* Exercise instructions: Using the records that follow, copy every line containing the word "used".
═══ Listed records ═══
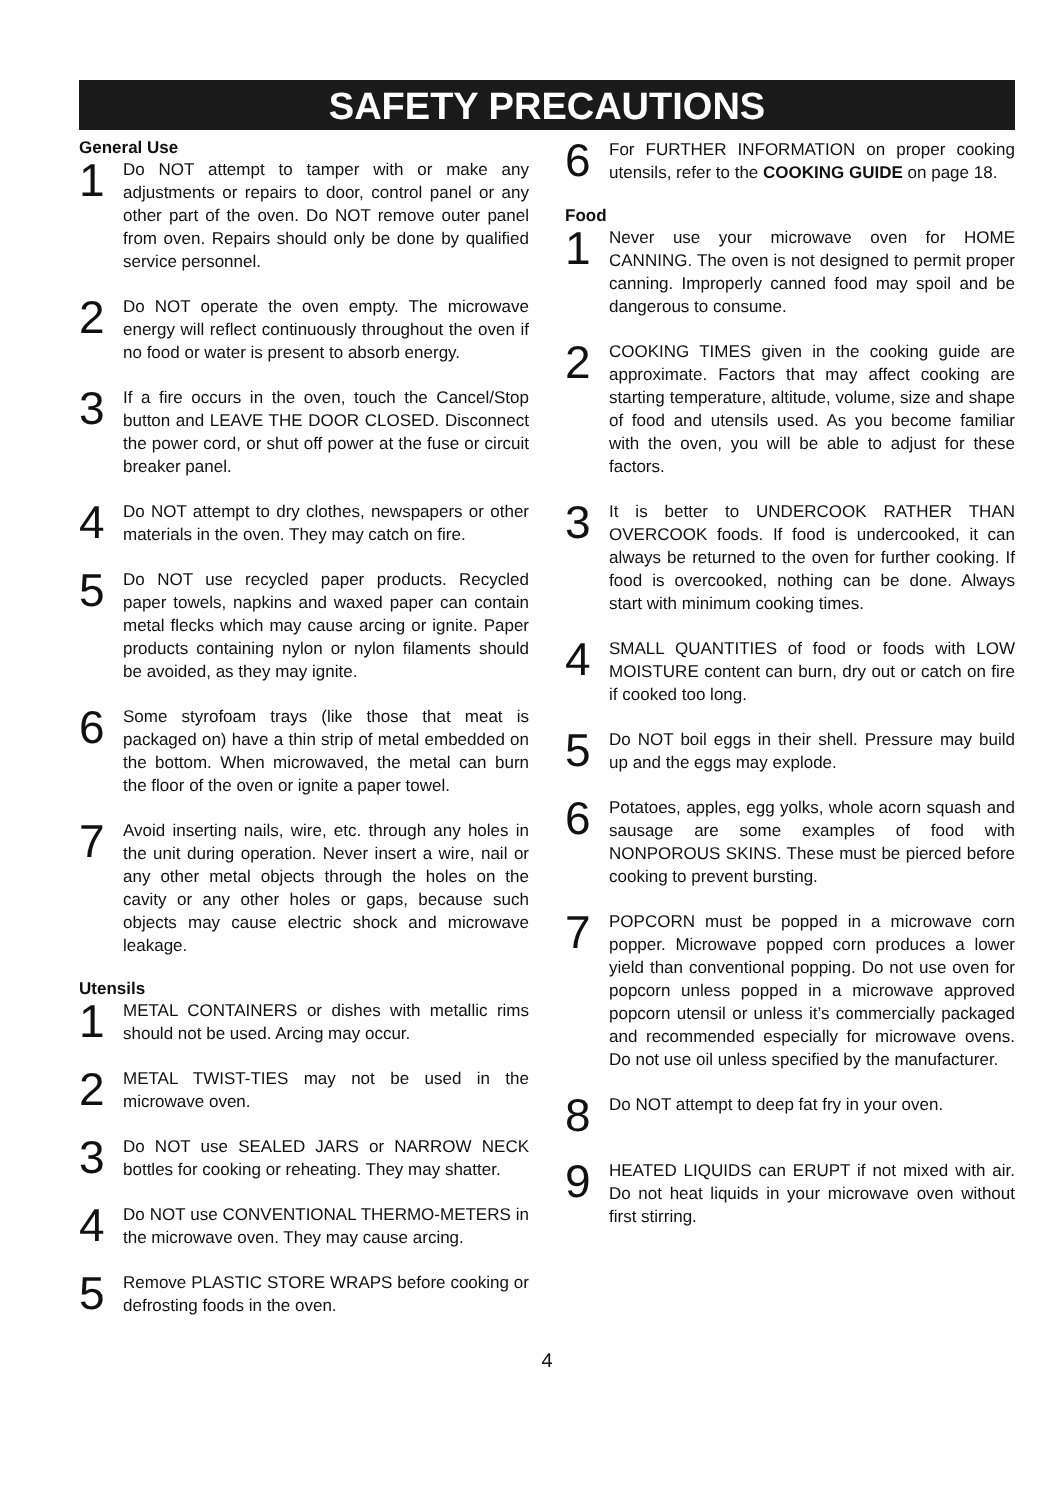SAFETY PRECAUTIONS
General Use
1
Do NOT attempt to tamper with or make any adjustments or repairs to door, control panel or any other part of the oven. Do NOT remove outer panel from oven. Repairs should only be done by qualified service personnel.
2
Do NOT operate the oven empty. The microwave energy will reflect continuously throughout the oven if no food or water is present to absorb energy.
3
If a fire occurs in the oven, touch the Cancel/Stop button and LEAVE THE DOOR CLOSED. Disconnect the power cord, or shut off power at the fuse or circuit breaker panel.
4
Do NOT attempt to dry clothes, newspapers or other materials in the oven. They may catch on fire.
5
Do NOT use recycled paper products. Recycled paper towels, napkins and waxed paper can contain metal flecks which may cause arcing or ignite. Paper products containing nylon or nylon filaments should be avoided, as they may ignite.
6
Some styrofoam trays (like those that meat is packaged on) have a thin strip of metal embedded on the bottom. When microwaved, the metal can burn the floor of the oven or ignite a paper towel.
7
Avoid inserting nails, wire, etc. through any holes in the unit during operation. Never insert a wire, nail or any other metal objects through the holes on the cavity or any other holes or gaps, because such objects may cause electric shock and microwave leakage.
Utensils
1
METAL CONTAINERS or dishes with metallic rims should not be used. Arcing may occur.
2
METAL TWIST-TIES may not be used in the microwave oven.
3
Do NOT use SEALED JARS or NARROW NECK bottles for cooking or reheating. They may shatter.
4
Do NOT use CONVENTIONAL THERMO-METERS in the microwave oven. They may cause arcing.
5
Remove PLASTIC STORE WRAPS before cooking or defrosting foods in the oven.
6
For FURTHER INFORMATION on proper cooking utensils, refer to the COOKING GUIDE on page 18.
Food
1
Never use your microwave oven for HOME CANNING. The oven is not designed to permit proper canning. Improperly canned food may spoil and be dangerous to consume.
2
COOKING TIMES given in the cooking guide are approximate. Factors that may affect cooking are starting temperature, altitude, volume, size and shape of food and utensils used. As you become familiar with the oven, you will be able to adjust for these factors.
3
It is better to UNDERCOOK RATHER THAN OVERCOOK foods. If food is undercooked, it can always be returned to the oven for further cooking. If food is overcooked, nothing can be done. Always start with minimum cooking times.
4
SMALL QUANTITIES of food or foods with LOW MOISTURE content can burn, dry out or catch on fire if cooked too long.
5
Do NOT boil eggs in their shell. Pressure may build up and the eggs may explode.
6
Potatoes, apples, egg yolks, whole acorn squash and sausage are some examples of food with NONPOROUS SKINS. These must be pierced before cooking to prevent bursting.
7
POPCORN must be popped in a microwave corn popper. Microwave popped corn produces a lower yield than conventional popping. Do not use oven for popcorn unless popped in a microwave approved popcorn utensil or unless it’s commercially packaged and recommended especially for microwave ovens. Do not use oil unless specified by the manufacturer.
8
Do NOT attempt to deep fat fry in your oven.
9
HEATED LIQUIDS can ERUPT if not mixed with air. Do not heat liquids in your microwave oven without first stirring.
4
═══
* Final answer:
METAL CONTAINERS or dishes with metallic rims should not be used. Arcing may occur.
METAL TWIST-TIES may not be used in the microwave oven.
COOKING TIMES given in the cooking guide are approximate. Factors that may affect cooking are starting temperature, altitude, volume, size and shape of food and utensils used. As you become familiar with the oven, you will be able to adjust for these factors.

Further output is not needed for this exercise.